(The problem): Reproduce, exactly, the lines of the material below from the line containing "pesquera de Santa Cruz" through the line containing "Innovación Municipal se efectuó este", with both end lines included and nothing else.
───── Extracted entries ─────
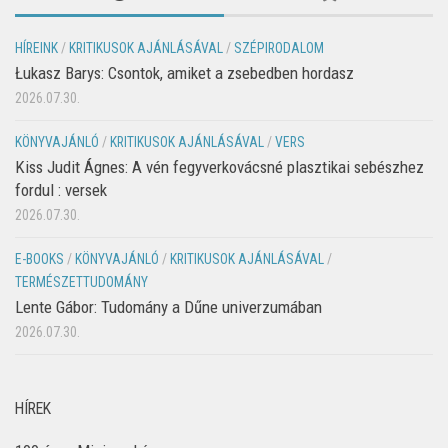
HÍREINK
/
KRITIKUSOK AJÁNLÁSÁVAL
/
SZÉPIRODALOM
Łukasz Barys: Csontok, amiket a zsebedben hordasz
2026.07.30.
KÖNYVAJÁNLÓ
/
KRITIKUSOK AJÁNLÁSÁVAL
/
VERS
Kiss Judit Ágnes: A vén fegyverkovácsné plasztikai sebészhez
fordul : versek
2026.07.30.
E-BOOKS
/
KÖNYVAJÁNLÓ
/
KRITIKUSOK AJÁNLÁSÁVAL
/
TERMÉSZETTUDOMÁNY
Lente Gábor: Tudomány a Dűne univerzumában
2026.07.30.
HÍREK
─────
───── Extracted entries ─────
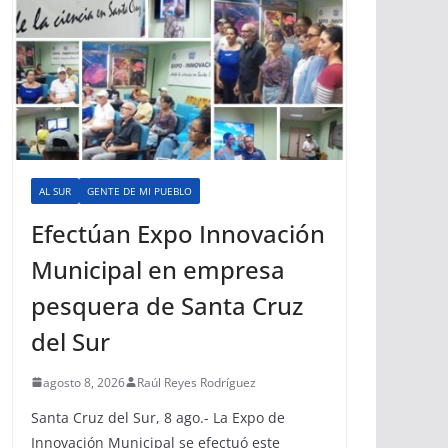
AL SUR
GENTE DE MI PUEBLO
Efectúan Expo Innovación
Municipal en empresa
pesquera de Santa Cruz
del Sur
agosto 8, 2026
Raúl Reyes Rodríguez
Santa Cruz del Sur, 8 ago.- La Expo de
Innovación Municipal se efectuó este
─────
(Result of the task):
pesquera de Santa Cruz
del Sur
agosto 8, 2026
Raúl Reyes Rodríguez
Santa Cruz del Sur, 8 ago.- La Expo de
Innovación Municipal se efectuó este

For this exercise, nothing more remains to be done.